*** Opening AVAILABLE DATA ***

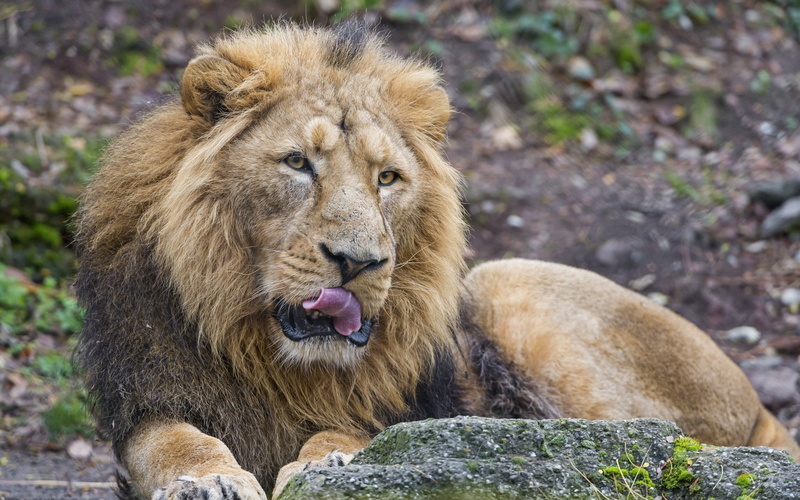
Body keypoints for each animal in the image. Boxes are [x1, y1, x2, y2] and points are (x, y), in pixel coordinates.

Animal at [74, 21, 800, 500]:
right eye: (298, 164)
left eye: (387, 178)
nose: (358, 262)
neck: (274, 360)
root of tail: (760, 408)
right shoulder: (144, 398)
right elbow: (174, 440)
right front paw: (210, 481)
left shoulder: (401, 413)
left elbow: (345, 434)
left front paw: (326, 466)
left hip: (504, 283)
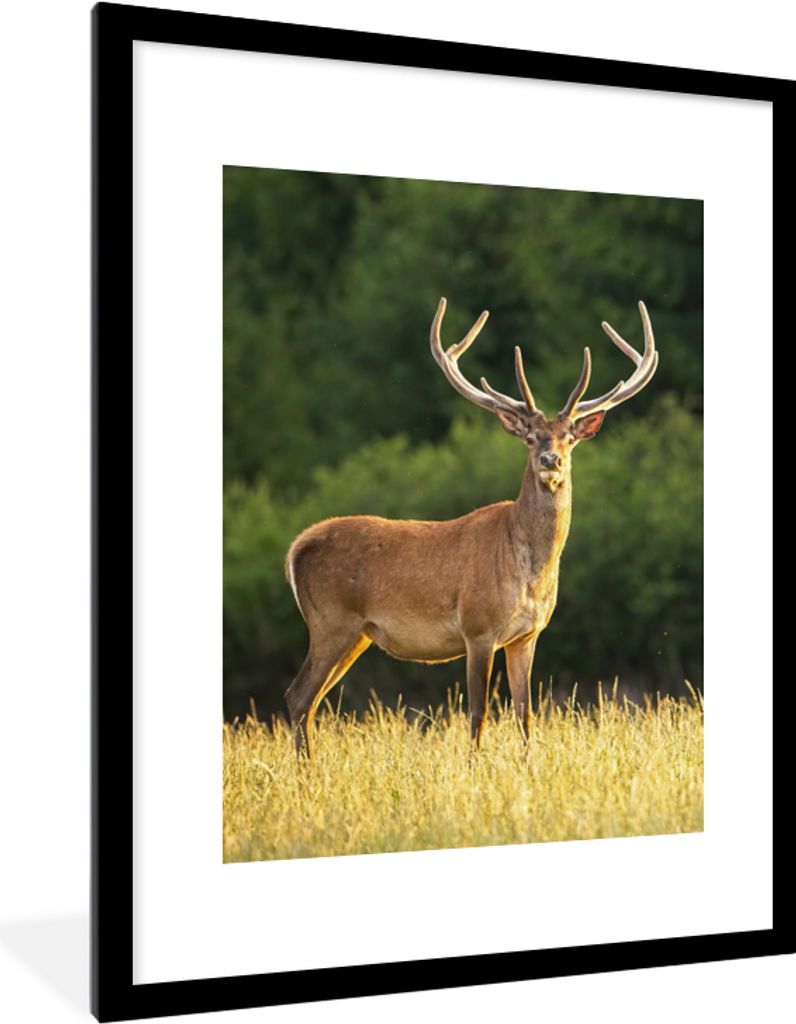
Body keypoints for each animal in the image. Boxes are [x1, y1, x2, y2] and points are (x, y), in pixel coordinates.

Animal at [284, 298, 658, 757]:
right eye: (530, 437)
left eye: (569, 438)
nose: (550, 460)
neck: (528, 571)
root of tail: (295, 549)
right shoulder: (477, 628)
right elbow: (478, 714)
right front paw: (474, 766)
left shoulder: (527, 635)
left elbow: (525, 715)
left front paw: (527, 765)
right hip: (330, 621)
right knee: (298, 695)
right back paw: (307, 769)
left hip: (357, 634)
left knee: (311, 700)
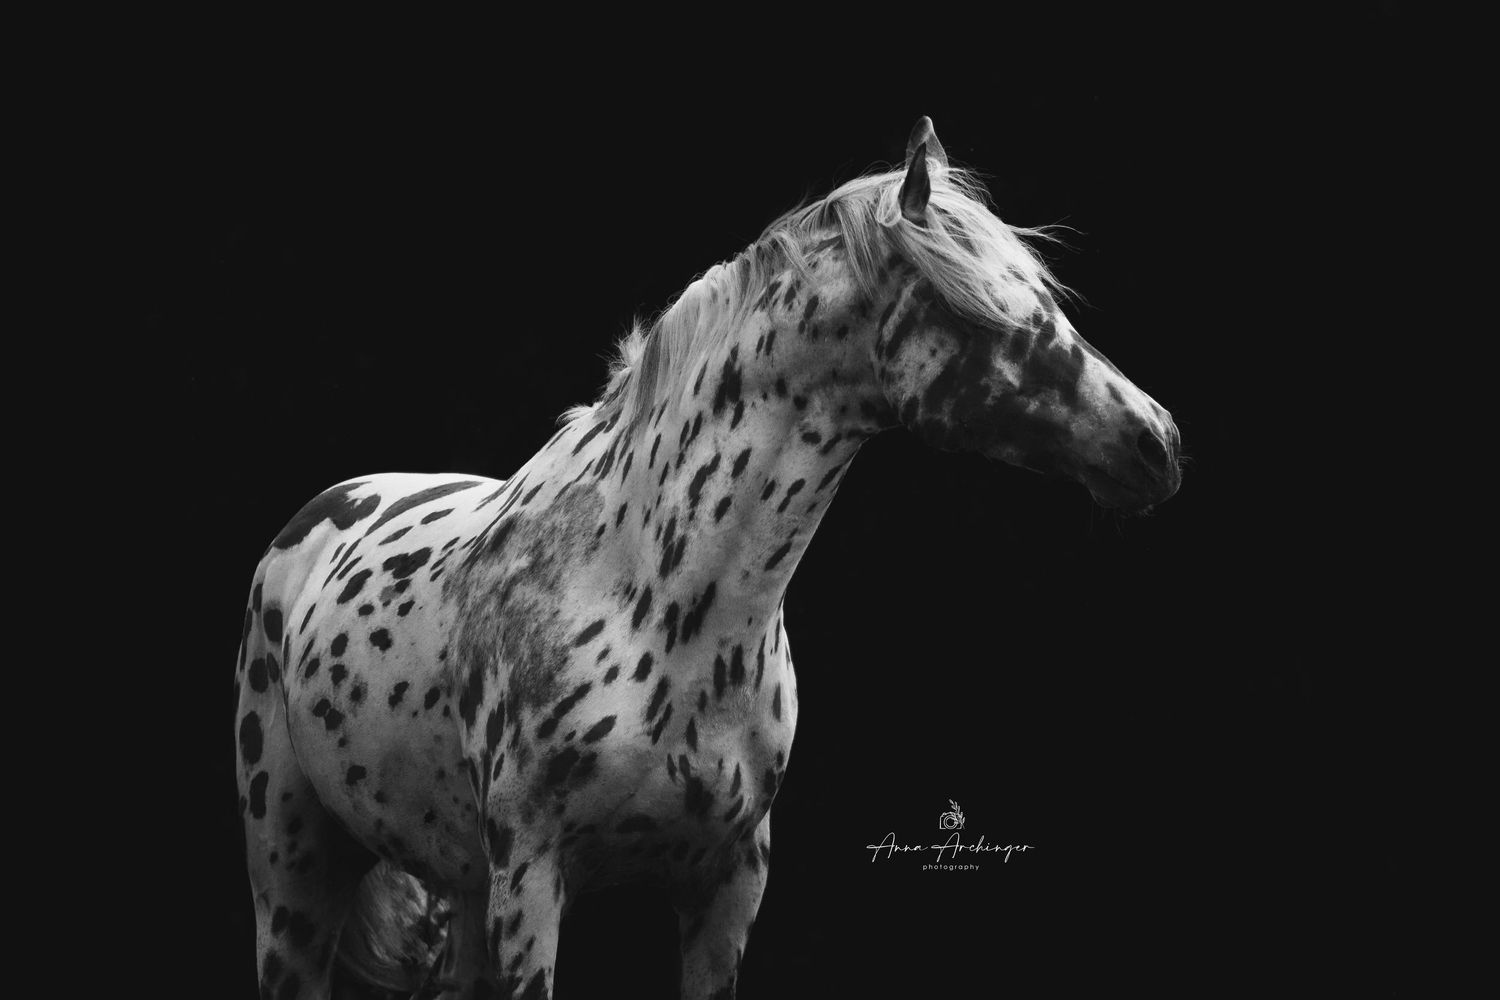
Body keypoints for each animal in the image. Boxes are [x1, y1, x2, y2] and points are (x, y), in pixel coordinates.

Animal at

*** Closing AVAILABLE DATA ***

**YOUR INSTRUCTIONS**
Return the data exactly as it stands, minus the pictures.

**REPLY TO THE TASK**
Body keypoints for each animal in the image. Boxes are [x1, y1, x2, y2] and points are (x, y), in pixel coordinates.

Animal at [74, 21, 800, 500]:
right eye: (298, 164)
left eye: (387, 178)
nose: (358, 262)
neck: (274, 360)
root of tail: (760, 408)
right shoulder: (144, 398)
right elbow: (174, 440)
right front paw: (210, 481)
left shoulder: (401, 413)
left elbow: (345, 434)
left front paw: (326, 466)
left hip: (504, 283)
Body keypoints for each animal in the image. Boxes are [x1, y1, x2, y2] and points are (x, y), in pixel coordinates.

Animal at [284, 298, 658, 757]:
right eye: (530, 437)
left eye: (569, 438)
nose: (550, 460)
neck: (528, 571)
root of tail: (295, 549)
right shoulder: (477, 628)
right elbow: (478, 714)
right front paw: (474, 766)
left shoulder: (527, 635)
left elbow: (525, 715)
left front paw: (527, 765)
right hip: (330, 621)
right knee: (298, 695)
right back paw: (307, 769)
left hip: (357, 634)
left knee: (311, 700)
Body keypoints for each animal in the image. Boxes are [x1, y1, x2, y2] and points are (x, y), in pixel coordinates.

Animal at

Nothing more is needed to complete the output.